September 9, 2015
In 2012 Congress passed the FAA Modernization and Reform Act, which requires the FAA to integrate drones into the national airspace. Soon after this Act was passed, EPIC led a coalition of over 100 experts and organizations in petitioning the FAA to establish privacy protections prior to the deployment of commercial drones.
In November 2014, the FAA initially responded by denying to initiate a new rulemaking, but indicating it would consider privacy in the context of the agency's upcoming rulemaking on small commercial drones. The FAA ultimately backtracked on that statement in its notice of proposed rulemaking for small drones and decided not to consider privacy. EPIC subsequently filed suit in federal appeals court in Washington, DC for the agency's failure to protect the privacy of Americans.
It is important to address privacy as we integrate drones into the national airspace because one of the primary uses for drones will be the bulk collection of data in public spaces, often of the public. The public deserves to know upfront how drones are going to be used to collect data and not after the fact when reliance-based interests make it extremely hard to set rules protecting privacy even when supported by the majority of Americans. A PEW research poll earlier this year showed that an overwhelming majority of Americans thought that for both online and offline interactions being able to control who can get information about you and controlling what information is collected about you were important.

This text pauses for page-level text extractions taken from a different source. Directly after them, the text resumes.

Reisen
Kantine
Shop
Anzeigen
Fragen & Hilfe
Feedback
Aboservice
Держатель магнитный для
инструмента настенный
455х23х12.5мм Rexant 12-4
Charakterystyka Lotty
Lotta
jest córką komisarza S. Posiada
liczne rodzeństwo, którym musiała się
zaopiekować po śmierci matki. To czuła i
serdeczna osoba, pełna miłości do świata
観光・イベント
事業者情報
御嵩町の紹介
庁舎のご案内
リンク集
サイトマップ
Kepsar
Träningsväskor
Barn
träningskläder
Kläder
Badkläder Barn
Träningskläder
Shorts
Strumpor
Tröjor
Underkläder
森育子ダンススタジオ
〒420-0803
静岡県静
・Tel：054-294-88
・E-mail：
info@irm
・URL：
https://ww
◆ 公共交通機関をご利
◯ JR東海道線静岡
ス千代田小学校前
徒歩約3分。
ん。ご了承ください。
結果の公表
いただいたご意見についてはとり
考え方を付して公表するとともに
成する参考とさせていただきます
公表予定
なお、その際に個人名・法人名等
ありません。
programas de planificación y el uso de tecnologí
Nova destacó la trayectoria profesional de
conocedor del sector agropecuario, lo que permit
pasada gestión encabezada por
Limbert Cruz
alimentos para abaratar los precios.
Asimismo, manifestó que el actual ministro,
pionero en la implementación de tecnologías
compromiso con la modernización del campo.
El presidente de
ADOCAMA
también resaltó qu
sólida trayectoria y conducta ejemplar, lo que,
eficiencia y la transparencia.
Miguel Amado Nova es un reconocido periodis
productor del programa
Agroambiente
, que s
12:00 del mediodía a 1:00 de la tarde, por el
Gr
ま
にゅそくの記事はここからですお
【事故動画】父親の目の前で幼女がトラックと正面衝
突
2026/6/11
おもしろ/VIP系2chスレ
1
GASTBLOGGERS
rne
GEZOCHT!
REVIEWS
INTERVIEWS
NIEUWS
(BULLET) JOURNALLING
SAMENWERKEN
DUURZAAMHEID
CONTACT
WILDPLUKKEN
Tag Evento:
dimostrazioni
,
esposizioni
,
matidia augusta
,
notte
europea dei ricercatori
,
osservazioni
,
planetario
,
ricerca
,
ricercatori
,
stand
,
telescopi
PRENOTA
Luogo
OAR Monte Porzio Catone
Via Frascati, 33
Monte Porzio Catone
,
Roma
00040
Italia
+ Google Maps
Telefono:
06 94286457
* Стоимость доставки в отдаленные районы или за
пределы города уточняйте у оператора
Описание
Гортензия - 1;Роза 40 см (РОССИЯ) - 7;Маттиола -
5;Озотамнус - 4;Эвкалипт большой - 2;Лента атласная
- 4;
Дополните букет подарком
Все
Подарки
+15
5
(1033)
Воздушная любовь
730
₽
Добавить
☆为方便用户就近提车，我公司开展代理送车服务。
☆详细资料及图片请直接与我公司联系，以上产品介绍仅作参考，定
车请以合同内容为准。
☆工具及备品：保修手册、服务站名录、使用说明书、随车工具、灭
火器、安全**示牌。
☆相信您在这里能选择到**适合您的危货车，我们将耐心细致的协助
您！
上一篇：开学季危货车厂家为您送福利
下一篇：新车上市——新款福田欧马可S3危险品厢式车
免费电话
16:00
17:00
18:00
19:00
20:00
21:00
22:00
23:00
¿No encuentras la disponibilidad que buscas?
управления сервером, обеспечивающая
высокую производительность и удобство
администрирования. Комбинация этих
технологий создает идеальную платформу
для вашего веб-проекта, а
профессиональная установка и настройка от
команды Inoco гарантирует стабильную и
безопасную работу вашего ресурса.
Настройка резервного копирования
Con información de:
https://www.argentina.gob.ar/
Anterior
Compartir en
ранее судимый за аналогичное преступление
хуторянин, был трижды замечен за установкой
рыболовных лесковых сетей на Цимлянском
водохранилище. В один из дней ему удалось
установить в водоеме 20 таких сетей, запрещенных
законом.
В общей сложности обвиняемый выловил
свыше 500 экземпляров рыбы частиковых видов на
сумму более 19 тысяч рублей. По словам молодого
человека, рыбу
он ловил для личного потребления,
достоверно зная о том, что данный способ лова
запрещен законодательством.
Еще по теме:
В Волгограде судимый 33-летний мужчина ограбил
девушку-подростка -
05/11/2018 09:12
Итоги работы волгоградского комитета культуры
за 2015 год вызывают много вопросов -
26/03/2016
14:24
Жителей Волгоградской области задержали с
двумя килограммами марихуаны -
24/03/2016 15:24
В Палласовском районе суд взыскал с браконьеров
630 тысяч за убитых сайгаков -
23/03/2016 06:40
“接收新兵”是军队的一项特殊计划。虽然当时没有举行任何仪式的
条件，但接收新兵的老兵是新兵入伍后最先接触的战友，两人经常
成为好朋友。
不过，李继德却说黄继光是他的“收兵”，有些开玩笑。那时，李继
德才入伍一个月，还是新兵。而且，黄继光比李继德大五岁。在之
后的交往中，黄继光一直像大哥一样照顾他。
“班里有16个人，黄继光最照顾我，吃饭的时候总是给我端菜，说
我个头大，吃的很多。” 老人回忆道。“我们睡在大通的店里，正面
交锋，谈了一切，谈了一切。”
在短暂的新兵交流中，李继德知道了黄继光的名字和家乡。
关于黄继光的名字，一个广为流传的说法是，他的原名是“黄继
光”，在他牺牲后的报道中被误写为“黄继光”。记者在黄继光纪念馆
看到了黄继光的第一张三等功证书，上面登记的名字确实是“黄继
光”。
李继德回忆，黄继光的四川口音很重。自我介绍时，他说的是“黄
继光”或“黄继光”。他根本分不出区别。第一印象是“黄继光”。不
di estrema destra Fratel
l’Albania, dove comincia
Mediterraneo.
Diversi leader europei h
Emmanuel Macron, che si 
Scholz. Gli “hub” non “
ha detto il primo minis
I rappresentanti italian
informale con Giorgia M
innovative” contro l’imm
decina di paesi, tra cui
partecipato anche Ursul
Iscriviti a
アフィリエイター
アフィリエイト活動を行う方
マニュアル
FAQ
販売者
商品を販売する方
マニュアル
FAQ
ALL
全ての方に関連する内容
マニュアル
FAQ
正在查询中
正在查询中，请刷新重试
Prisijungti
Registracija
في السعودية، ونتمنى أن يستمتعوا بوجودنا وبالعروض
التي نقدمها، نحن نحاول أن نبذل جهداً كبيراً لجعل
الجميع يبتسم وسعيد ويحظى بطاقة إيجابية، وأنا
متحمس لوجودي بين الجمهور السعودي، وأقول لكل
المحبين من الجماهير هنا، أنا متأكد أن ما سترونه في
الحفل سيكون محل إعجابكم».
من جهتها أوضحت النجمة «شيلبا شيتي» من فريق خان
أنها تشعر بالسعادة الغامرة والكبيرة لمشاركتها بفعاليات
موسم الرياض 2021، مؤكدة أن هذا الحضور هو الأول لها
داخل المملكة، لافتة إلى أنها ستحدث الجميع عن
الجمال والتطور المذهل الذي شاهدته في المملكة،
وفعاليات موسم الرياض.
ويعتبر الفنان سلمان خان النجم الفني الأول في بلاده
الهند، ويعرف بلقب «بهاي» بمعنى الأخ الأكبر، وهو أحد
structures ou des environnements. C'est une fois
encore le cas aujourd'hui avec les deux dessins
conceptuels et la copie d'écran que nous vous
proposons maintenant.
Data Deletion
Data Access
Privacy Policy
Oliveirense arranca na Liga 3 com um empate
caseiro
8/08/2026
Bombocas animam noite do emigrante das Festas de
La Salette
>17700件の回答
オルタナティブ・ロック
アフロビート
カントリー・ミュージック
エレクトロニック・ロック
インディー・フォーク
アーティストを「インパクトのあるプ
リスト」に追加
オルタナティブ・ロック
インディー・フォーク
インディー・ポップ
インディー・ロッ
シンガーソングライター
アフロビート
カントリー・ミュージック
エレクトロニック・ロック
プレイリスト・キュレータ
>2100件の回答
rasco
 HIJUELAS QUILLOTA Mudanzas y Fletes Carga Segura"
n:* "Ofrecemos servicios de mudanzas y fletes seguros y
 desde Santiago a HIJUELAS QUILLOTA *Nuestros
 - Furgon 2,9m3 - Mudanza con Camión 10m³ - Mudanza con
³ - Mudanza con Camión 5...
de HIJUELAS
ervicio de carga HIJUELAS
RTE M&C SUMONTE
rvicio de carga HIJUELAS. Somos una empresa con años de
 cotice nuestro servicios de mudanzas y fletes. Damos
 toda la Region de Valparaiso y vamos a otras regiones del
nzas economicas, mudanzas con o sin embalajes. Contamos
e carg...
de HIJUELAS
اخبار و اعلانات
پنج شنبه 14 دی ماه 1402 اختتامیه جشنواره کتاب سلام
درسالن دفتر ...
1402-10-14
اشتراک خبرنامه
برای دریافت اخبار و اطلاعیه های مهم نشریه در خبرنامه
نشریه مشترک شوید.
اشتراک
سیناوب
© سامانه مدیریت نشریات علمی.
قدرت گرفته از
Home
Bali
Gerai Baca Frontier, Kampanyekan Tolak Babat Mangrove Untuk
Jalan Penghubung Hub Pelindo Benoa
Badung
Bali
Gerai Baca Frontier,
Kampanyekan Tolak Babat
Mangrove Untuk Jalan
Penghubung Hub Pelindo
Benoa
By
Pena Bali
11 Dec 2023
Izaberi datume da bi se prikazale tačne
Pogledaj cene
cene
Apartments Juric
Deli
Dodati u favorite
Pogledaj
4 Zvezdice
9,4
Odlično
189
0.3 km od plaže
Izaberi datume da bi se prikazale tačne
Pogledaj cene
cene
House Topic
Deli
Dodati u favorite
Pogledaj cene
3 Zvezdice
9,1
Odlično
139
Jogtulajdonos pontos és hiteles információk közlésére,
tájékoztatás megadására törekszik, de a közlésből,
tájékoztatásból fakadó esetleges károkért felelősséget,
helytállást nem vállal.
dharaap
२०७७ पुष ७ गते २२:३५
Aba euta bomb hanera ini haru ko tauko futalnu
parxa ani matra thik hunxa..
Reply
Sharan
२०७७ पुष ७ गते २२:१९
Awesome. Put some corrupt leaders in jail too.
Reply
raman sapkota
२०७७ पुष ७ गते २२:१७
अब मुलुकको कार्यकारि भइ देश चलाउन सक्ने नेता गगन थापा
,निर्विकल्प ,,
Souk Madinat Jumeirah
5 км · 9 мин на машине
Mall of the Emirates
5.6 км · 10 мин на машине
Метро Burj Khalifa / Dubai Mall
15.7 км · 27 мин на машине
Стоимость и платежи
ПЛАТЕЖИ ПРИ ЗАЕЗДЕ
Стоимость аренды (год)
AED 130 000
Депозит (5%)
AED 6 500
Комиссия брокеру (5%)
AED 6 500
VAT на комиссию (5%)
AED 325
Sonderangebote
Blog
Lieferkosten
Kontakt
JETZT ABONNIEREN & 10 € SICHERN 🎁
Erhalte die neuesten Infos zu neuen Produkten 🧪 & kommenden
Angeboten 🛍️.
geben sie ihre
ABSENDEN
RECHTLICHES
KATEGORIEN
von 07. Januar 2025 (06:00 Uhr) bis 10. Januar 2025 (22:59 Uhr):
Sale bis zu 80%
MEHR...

Drones are aerial surveillance platforms and they create the possibility of a surveillance infrastructure for the public space that rivals what the internet became for surveillance of our online activities.
Private industry has already begun collecting data in mass about the public through, for example, the use of license plate readers. Drones threaten to intensify this collection of data in public space. A marketing firm has already tested using drones to scan cellphone location data to use for targeted ads. It's not a far leap to think commercial industry might add facial and license plate recognition capabilities to drones to increase their ability to amass huge databases about the public to sell to local businesses, marketers, and law enforcement.
The result will be a constant tracking of our offline activities in the public space--where we go, who we are around, what activities we participate in. No longer will we be relatively anonymous in public. Our public activities will be collected, aggregated, and analyzed for opportunities to make money off the data of our lives and sold to law enforcement without the protections of judicial review.
It's clear some baseline privacy protections need to be implemented. In comments to the FAA, EPIC has recommended the following drone privacy rules for commercial operators:
- Use and Data Retention Limitations: Data collected via drones should only be used for the specified purpose and only retained as long as necessary to fulfill this purpose.
- Transparency and Public Accountability: There should be a publicly available repository of all commercial drone operators, drone operators should publicly list their collection, use, and retention policies, and independent audits should be conducted to ensure compliance.
- Minimum Security Standards: Security standards should be established to prevent loss of positive control of drones and to prevent unauthorized access to the drone's surveillance capabilities and the data collected.
I've often heard opponents of commercial drone regulations suggest that any type of regulation will stifle innovation. To that I say that if you can't innovate around some basic privacy protections then you're not being very innovated.